▶ [Instrucciones]:
(a) Convierte en una lista breve el párrafo de la reseña sobre Coetzee que comienza con «Como ocurre con la obra». Conserva sus datos principales.
(b) Prosigue la reseña sobre las novelas de Coetzee a partir de su última oración.

▶ [Texto de lectura]:
•••••
Traducción de Concha Manella
Como ocurre con la obra de algunos de los escritores que más valoro, las novelas de Coetzee reflejan una diversidad de intereses o necesidades expresivas que hacen del conjunto de la obra un árbol con sus ramas principales a menudo divergentes, sus ramas secundarias, entrecruzamientos y raíz común. El estómago y la mirada de Coetzee está siempre allí, pero es cierto que, por ejemplo, Vida y época de Michael K o Desgracia ocupan un lugar de su espacio literario, y las más o menos autobiográficas (dado que Verano juega más que Infancia o Juventud) ocupan otro muy distinto. Ambos territorios me parecen interesantes por razones diferentes, pero, al menos ahora, me siento más cerca de novelas como Desgracia y esta que comento a continuación.
•••••
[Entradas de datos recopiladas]
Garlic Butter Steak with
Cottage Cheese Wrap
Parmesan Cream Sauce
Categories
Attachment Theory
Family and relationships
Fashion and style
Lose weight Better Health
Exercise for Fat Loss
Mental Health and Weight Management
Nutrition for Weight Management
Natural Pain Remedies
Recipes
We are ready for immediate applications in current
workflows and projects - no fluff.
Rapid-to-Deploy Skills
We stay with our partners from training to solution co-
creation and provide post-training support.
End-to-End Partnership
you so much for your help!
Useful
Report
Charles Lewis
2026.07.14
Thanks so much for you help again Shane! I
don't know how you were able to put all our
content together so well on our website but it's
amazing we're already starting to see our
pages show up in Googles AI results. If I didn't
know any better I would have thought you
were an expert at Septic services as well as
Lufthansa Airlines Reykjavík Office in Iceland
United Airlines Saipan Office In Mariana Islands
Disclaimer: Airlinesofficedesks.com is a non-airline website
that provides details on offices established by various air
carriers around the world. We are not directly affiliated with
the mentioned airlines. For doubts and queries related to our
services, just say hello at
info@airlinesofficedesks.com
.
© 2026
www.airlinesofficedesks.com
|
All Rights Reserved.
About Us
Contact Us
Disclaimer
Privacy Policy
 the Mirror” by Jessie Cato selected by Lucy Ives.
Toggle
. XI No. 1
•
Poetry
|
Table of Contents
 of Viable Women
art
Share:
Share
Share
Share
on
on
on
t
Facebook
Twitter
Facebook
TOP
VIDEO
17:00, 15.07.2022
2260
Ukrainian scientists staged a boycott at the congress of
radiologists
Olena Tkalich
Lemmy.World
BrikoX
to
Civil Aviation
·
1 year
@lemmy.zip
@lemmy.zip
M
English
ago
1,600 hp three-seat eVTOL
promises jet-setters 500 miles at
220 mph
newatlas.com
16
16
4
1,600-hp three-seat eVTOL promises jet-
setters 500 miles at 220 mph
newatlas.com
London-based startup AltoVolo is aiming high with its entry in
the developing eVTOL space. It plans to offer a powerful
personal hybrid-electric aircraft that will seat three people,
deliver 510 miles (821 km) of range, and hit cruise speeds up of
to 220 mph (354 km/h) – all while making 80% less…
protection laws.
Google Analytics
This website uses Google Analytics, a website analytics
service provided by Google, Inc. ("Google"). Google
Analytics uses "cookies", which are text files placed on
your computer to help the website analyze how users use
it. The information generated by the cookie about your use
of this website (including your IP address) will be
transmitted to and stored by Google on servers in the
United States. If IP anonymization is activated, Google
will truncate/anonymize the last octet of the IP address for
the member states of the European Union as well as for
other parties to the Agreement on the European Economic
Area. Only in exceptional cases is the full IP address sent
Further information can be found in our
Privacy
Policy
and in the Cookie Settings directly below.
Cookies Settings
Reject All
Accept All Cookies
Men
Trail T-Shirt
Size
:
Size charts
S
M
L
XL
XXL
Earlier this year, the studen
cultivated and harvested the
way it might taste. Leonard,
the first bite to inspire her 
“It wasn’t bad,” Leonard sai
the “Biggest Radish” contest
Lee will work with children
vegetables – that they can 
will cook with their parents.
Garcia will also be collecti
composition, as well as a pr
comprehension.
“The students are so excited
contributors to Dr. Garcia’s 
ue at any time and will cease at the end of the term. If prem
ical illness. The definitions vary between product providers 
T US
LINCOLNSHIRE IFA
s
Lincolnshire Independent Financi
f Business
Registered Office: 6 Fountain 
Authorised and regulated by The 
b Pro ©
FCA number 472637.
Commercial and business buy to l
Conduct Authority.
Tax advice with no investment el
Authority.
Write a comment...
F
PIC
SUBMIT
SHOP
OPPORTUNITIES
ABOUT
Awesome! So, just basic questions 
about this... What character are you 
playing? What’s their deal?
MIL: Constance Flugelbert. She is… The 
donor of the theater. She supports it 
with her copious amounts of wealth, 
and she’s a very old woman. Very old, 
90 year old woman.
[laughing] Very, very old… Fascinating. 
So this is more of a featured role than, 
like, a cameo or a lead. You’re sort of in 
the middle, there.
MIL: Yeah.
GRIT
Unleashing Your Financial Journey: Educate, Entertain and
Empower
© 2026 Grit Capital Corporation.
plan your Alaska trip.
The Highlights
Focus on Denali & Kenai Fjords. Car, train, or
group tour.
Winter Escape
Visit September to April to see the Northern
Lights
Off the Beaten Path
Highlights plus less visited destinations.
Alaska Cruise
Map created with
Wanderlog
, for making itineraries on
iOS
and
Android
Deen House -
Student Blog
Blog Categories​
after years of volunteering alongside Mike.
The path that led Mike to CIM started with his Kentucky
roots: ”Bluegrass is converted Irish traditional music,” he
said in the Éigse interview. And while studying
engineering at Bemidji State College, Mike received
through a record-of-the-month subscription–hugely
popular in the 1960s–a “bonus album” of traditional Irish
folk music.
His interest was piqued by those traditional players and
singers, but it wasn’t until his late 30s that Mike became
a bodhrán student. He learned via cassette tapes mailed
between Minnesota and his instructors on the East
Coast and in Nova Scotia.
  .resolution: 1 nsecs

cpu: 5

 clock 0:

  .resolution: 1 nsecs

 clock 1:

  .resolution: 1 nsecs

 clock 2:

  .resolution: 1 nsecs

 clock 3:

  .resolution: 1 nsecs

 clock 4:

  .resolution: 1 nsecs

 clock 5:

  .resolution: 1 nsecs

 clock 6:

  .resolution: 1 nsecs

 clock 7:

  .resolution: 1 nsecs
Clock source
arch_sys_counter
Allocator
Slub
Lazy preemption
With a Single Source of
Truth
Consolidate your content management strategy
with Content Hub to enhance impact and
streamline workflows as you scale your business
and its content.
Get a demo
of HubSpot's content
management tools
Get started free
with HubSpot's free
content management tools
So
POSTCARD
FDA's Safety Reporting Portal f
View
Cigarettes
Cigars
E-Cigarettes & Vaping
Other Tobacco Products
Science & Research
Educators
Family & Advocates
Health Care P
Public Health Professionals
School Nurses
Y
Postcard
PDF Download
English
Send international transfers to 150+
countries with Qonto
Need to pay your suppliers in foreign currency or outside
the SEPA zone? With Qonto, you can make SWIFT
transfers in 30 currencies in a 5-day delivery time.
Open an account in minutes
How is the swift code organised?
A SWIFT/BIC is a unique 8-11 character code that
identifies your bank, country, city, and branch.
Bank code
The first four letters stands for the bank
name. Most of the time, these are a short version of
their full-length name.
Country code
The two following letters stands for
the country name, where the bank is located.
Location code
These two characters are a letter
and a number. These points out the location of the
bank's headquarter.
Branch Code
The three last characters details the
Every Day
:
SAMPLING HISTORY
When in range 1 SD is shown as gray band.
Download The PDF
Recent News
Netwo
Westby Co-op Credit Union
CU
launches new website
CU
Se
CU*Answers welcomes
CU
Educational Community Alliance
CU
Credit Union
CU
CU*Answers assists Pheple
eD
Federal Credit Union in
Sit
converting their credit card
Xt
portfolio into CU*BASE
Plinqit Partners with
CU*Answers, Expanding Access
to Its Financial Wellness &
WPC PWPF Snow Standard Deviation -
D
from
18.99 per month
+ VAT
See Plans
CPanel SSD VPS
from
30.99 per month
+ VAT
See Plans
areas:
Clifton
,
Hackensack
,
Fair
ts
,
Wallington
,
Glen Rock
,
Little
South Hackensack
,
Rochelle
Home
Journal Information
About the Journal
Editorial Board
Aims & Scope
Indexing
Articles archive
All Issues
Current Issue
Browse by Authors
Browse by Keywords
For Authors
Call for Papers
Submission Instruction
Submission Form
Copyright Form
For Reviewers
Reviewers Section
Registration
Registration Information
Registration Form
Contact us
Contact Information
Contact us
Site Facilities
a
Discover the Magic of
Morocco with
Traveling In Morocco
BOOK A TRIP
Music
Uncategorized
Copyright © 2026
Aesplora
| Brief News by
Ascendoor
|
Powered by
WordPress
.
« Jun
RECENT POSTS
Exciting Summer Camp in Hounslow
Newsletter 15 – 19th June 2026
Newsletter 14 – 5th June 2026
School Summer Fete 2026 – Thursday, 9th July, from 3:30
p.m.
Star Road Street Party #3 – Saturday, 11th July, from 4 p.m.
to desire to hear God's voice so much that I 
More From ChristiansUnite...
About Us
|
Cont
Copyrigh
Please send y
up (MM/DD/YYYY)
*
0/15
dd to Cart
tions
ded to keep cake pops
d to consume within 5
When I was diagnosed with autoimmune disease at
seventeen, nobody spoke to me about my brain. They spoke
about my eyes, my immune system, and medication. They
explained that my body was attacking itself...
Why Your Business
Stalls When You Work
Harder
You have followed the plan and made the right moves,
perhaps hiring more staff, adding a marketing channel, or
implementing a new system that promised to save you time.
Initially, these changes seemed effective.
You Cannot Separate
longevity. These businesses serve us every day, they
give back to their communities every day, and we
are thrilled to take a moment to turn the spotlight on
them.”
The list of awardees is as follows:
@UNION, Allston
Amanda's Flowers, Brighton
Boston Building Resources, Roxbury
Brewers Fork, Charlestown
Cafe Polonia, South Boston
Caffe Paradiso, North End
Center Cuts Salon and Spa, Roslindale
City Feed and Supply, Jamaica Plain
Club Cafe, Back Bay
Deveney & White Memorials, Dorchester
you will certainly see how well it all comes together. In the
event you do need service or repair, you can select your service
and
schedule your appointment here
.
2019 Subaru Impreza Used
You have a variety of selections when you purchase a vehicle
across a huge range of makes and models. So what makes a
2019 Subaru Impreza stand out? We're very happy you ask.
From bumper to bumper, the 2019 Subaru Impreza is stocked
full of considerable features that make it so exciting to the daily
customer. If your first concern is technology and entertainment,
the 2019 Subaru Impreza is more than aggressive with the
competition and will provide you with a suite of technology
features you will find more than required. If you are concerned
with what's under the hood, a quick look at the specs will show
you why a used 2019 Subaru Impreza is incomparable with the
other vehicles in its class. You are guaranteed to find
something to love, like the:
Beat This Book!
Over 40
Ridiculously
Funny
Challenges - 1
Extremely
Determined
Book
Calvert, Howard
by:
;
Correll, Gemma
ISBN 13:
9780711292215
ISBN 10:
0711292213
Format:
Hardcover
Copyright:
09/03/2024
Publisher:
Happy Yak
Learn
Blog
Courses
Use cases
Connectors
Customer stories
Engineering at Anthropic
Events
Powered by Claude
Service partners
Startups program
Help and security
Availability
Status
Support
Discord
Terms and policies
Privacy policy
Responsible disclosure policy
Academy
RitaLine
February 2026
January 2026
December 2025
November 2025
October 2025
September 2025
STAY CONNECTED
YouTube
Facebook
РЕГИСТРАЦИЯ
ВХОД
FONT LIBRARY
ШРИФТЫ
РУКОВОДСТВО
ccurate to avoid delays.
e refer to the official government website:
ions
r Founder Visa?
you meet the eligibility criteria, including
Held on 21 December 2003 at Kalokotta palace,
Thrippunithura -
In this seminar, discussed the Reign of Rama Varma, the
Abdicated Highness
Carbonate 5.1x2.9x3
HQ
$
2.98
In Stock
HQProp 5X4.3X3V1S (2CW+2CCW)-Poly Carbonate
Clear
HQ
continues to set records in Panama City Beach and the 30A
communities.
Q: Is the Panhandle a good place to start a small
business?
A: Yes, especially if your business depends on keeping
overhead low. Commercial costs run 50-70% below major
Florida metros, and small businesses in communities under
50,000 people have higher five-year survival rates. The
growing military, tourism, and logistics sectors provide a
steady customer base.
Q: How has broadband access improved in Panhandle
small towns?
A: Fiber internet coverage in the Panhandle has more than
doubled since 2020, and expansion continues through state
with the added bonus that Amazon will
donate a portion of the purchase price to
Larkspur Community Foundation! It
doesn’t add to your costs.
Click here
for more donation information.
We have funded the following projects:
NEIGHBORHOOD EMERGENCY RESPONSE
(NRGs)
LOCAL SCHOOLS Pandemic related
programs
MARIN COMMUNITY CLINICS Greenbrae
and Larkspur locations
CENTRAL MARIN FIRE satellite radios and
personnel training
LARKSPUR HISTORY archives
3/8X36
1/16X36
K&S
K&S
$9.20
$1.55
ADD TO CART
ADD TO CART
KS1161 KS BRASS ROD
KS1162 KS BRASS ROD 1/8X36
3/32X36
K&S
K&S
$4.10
•••••
▶ [Respuestas]:
(a)
- Como la obra de otros escritores muy valorados, las novelas de Coetzee reflejan intereses o necesidades expresivas diversas.
- El conjunto se parece a un árbol: ramas principales a menudo divergentes, ramas secundarias, entrecruzamientos y una raíz común.
- El estómago y la mirada de Coetzee están siempre presentes.
- Vida y época de Michael K y Desgracia ocupan un lugar de su espacio literario. Las novelas más o menos autobiográficas ocupan otro muy distinto, y Verano juega más que Infancia o Juventud.
- Ambos territorios interesan por razones diferentes. Por ahora, la cercanía es mayor con novelas como Desgracia y con la que se comenta a continuación.

(b)
En Vida y época de Michael K el título nos plantea ya una trampa. No, no se trata de contar la vida de ese Michael K y la época en que vivió. De lo que se trata es de cómo se conjuga esa vida –no la biografía (en la novela, al margen de los recuerdos, no trascurren más de tres años), sino la vida misma– en relación con la época, con el tiempo histórico en el que se inserta y que necesariamente la condiciona. Porque precisamente lo que desarrolla la novela es una relación dialéctica, conflictiva, entre el hombre y su tiempo: Michael K quiere escapar de esa época, del tiempo histórico en el que ese cuerpo endeble y tenaz parece no tener lugar.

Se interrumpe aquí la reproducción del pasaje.